### PASSAGE:
* Start *

Garrity did not think that the State's sentencing recommendation was
favorable enough to induce him to testify against his co-defendants. Trial counsel advised him that she estimated
that his actual sentence would probably be "about ten years," but she
also advised him not to enter a guilty plea without some type of plea agreement
from the State, and that he could be sentenced to the maximum penalty. Trial counsel did not ask the district
attorney what his recommendation would be in the event that Garrity did not
accept the plea agreement. Immediately
before the plea hearing, trial counsel reviewed the guilty plea questionnaire
with Garrity. She specifically recalled
indicating that there was no plea agreement.
At the plea hearing, she told the court that she had reviewed the guilty
plea questionnaire with Garrity, and that he understood it and had no
questions.
Garrity
testified that he would not have pleaded guilty had he known the district
attorney would recommend the fifteen year sentence. His understanding of the State's offer was that the district
attorney would recommend seven years if he pleaded guilty and testified against
his co-defendants, and ten years if he pleaded guilty but refused to testify.
When he entered the guilty plea, he thought he had an agreement with the State
whereby it would recommend ten years.
Garrity acknowledged that he initialed the statement on the guilty plea
questionnaire indicating he did not have a plea agreement, and told the court
at the plea hearing that he did not have a plea agreement. However, he testified at the postconviction
hearing that he did so at the advice of counsel.
The
trial court found that Garrity executed his plea with a full understanding that he did not have a plea
agreement, and denied Garrity's motion to withdraw his plea.

* End *

### ENTRIES SUPPLIED:
* Start *

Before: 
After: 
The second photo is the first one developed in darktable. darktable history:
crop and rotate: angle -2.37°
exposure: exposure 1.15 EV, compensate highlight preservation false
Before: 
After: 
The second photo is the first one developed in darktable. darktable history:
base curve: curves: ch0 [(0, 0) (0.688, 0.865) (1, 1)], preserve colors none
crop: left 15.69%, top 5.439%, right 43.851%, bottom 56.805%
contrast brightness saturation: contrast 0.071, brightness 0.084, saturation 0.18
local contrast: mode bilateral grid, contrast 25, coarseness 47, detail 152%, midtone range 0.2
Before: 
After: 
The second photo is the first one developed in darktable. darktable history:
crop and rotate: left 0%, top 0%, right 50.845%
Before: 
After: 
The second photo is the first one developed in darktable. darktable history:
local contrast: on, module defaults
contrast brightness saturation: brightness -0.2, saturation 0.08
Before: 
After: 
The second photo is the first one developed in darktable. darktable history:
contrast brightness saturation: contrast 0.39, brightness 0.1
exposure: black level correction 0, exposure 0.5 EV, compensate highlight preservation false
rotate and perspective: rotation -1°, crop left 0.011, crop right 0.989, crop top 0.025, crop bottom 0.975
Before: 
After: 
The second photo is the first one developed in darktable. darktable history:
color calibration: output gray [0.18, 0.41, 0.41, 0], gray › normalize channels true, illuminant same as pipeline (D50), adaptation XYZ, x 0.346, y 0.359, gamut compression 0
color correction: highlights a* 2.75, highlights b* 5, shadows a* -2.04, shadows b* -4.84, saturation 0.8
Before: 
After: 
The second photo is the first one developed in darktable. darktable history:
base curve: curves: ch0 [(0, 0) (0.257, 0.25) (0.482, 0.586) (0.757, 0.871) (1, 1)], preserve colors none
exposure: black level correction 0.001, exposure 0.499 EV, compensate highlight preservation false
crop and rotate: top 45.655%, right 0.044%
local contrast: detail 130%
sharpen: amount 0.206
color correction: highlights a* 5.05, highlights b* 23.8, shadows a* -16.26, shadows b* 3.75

* End *

### REQUIREMENT A:
From the guilty plea passage, extract the text between "Garrity acknowledged that" and "advice of counsel.", inclusive.
### REQUIREMENT B:
Copy the listing word for word from its first line through the line holding "local contrast: mode", both included.

### RESPONSE A:
Garrity acknowledged that he initialed the statement on the guilty plea
questionnaire indicating he did not have a plea agreement, and told the court
at the plea hearing that he did not have a plea agreement. However, he testified at the postconviction
hearing that he did so at the advice of counsel.

### RESPONSE B:
Before: 
After: 
The second photo is the first one developed in darktable. darktable history:
crop and rotate: angle -2.37°
exposure: exposure 1.15 EV, compensate highlight preservation false
Before: 
After: 
The second photo is the first one developed in darktable. darktable history:
base curve: curves: ch0 [(0, 0) (0.688, 0.865) (1, 1)], preserve colors none
crop: left 15.69%, top 5.439%, right 43.851%, bottom 56.805%
contrast brightness saturation: contrast 0.071, brightness 0.084, saturation 0.18
local contrast: mode bilateral grid, contrast 25, coarseness 47, detail 152%, midtone range 0.2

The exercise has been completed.